When the Mets were projected to win well over 90 games before the 2023 season started, Jeff McNeil was one of several players who was looking really good. Having hit .326/.382/.454 with a 141 wRC+ and a National League batting title just last year, the second baseman/corner outfielder seemed to have put his down year in 2021 firmly in the rear view mirror.
Following that excellent season, the Mets signed McNeil to a four-year contract that covered his final two arbitration-eligible years and what would have been his first two years of free agency. And he actually got off to a hot start this year, hitting .298/.416/.415 with a 139 wRC+ in March and April. But the following three months went very poorly. From the beginning of May through the end of July, he hit just .237/.297/.300 with a 70 wRC+ in 312 plate appearances. At the end of that stretch, he had just an 88 wRC+ on the season.
The Mets’ overall failure this season can’t be pinned on any one player, but the way McNeil struggled over such a large chunk of the season contributed to the team’s poor record and its completely justifiable decision to sell at the trade deadline.
From the beginning of August through the end of the season, though, McNeil looked like himself at the plate again. He hit .303/.342/.466 with a 123 wRC+ in 223 plate appearances over that stretch, and that was good enough to leave him with a 100 wRC+ at the end of the season.

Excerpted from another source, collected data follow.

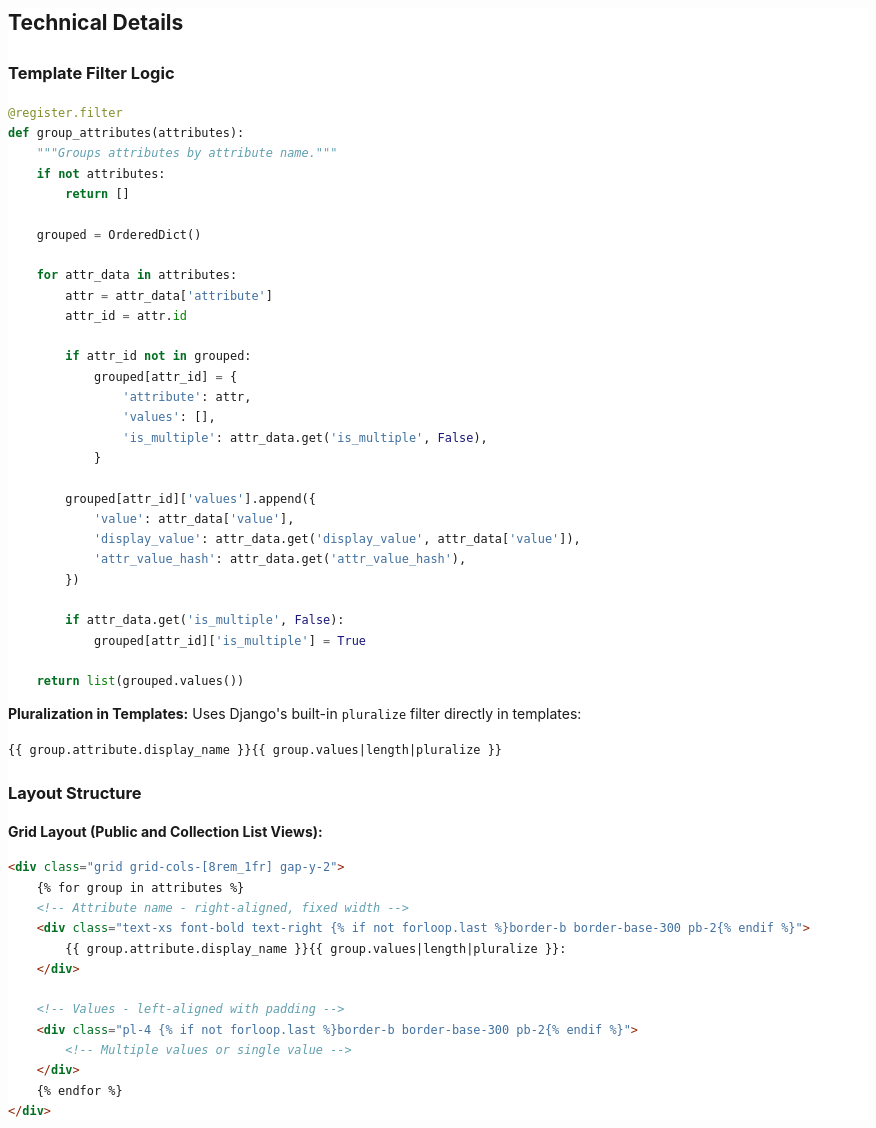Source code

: ## Technical Details

### Template Filter Logic

```python
@register.filter
def group_attributes(attributes):
    """Groups attributes by attribute name."""
    if not attributes:
        return []

    grouped = OrderedDict()

    for attr_data in attributes:
        attr = attr_data['attribute']
        attr_id = attr.id

        if attr_id not in grouped:
            grouped[attr_id] = {
                'attribute': attr,
                'values': [],
                'is_multiple': attr_data.get('is_multiple', False),
            }

        grouped[attr_id]['values'].append({
            'value': attr_data['value'],
            'display_value': attr_data.get('display_value', attr_data['value']),
            'attr_value_hash': attr_data.get('attr_value_hash'),
        })

        if attr_data.get('is_multiple', False):
            grouped[attr_id]['is_multiple'] = True

    return list(grouped.values())
```

**Pluralization in Templates:**
Uses Django's built-in `pluralize` filter directly in templates:
```django
{{ group.attribute.display_name }}{{ group.values|length|pluralize }}
```

### Layout Structure

**Grid Layout (Public and Collection List Views):**
```html
<div class="grid grid-cols-[8rem_1fr] gap-y-2">
    {% for group in attributes %}
    <!-- Attribute name - right-aligned, fixed width -->
    <div class="text-xs font-bold text-right {% if not forloop.last %}border-b border-base-300 pb-2{% endif %}">
        {{ group.attribute.display_name }}{{ group.values|length|pluralize }}:
    </div>

    <!-- Values - left-aligned with padding -->
    <div class="pl-4 {% if not forloop.last %}border-b border-base-300 pb-2{% endif %}">
        <!-- Multiple values or single value -->
    </div>
    {% endfor %}
</div>
```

Unfortunately, his season ended a few days early because of a torn UCL in his left elbow. At the time of the injury, the 31-year-old was said to be looking to avoid surgery, and given that it’s his non-throwing elbow, maybe it’s okay to be slightly optimistic about what his recovery will look like.
Assuming McNeil is ready to go on Opening Day next year, he’ll still be a bit of a question mark. It’s obvious that he’s capable of being a high-average hitter with some power, but over the last three seasons, it’s his excellent 2022 campaign that looks like the outlier right now. Since the beginning of the 2021 season, McNeil has a cumulative 112 wRC+. Over his first three major league seasons—one of which was of course the pandemic-shortened 2020 season—he had a 140 wRC+.
Given his recent body of work, it would be surprising to see McNeil moved elsewhere over the offseason, even with the Mets having a new head of baseball operations. Other teams would likely view the remainder of his contract as too risky, and with Steve Cohen funding payroll, the Mets can certainly afford to see what kind of hitter McNeil will be moving forward.